En cambio, el segundo piso estaba muy
animado por la presencia de un príncipe hindú. Gran amante de la
música y de la danza, coleccionista de discos y de libros, llenaba
la planta de sonoridad y de misterio.
Al contrario que nosotros, el príncipe hindú
no vivía solo de esperanzas y de porvenires. Decía que tenía una
existencia rica y plena, consagrada a la belleza, a la naturaleza,
a la armonía. Cortés y afable, ofrecía sus servicios a todo el
mundo de una manera desinteresada, a lo gran señor.
Los demás huéspedes del piso eran
excursionistas que estaban de paso, una casta especial que todos
ignorábamos. La planta conservaba intacta la impronta del exótico
príncipe.
El primero estaba ocupado por la
todopoderosa dirección, que ejercía sobre los huéspedes una
dictadura absoluta. Al lado de la dirección había tan solo un
cuarto, el mejor de todos, que estaba alquilado a un personaje
misterioso. Seguramente eslavo, muy rubio, de ojos muy azules y una
refinada elegancia, tenía de Narciso no solo el aspecto, sino
también el alma. Estaba rodeado por una especie de corte, compuesta
sobre todo por rusos blancos, entre los que predominaba el elemento
femenino. Hacía actividades diversas con la ayuda de esas personas:
corredor de joyas, tasador de inmuebles, propiedades, coches y todo
tipo de objetos de arte. A veces organizaba ruidosas fiestas que
acababan en escenas violentas.
A comienzos de 1942, una limpieza inusitada
de nuestro piso, llamado piso de las
nubes, precedió a la llegada de un nuevo e importante huésped.
En efecto, cierta mañana se le asignó a un capellán una bonita
habitación que daba a los Alpilles.
Llegó en bicicleta con la prestancia de un
caballero. Era un hombre de unos sesenta años, alto, fornido,
afable y jovial. Había sido capellán en el frente de 1914 a 1918 y,
pese a su sotana, conservaba un porte militar.

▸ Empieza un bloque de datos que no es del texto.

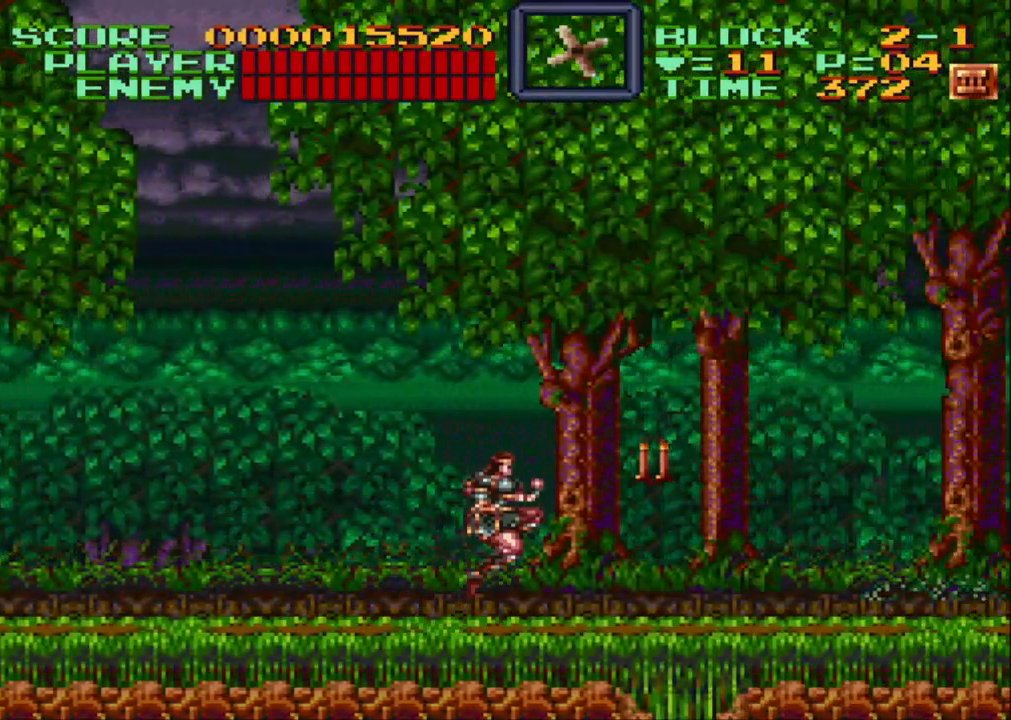
{"buttons": ["DPAD_LEFT"]}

Su bondad contrastaba con su aspecto
marcial. Era caritativo y, aunque ante cualquier circunstancia no
dejara de confiar en la Providencia, tenía por costumbre decir:
«Ayudémonos y Dios nos ayudará». Y ya lo creo que ayudaba, de
verdad y sin dudarlo, a todo el que se dirigía a él.
Lo conocí de la manera más original: me
resbalé en un peldaño de la escalera y caí rodando hasta el
rellano, en medio de las patatas que acababa de comprar en el
mercado. Al oír el estruendo de la caída, mi reverendo vecino salió
precipitadamente y, como buen samaritano, me ayudó a regresar a mis
penates, no sin antes haber recogido lo que se había caído de mi
cesta. Yo estaba dolorida y contusionada; el capellán, para quien
yo no era su primer herido, me vendó el dedo magullado y me confió
de inmediato a los cuidados de mi vecina vienesa.
Durante la semana que tuve que guardar
reposo, él vino regularmente a interesarse por mi estado. Le
profesé un agradecimiento profundo que pude manifestarle como se
hacía entonces, es decir, proporcionándole bebidas calientes a lo
largo de la fría estación del año.
Así transcurrió el invierno de 1941 a
1942.
Durante aquel periodo en Niza, los momentos
más temibles eran los de la revisión de los documentos de
identidad.
Ocho días antes de que expirase la vigencia
del permiso de residencia, los extranjeros debían presentarse en la
prefectura con su documentación, a la que debía añadirse una
solicitud en papel timbrado.
Se ponían a la cola en el pasaje Gioffredo.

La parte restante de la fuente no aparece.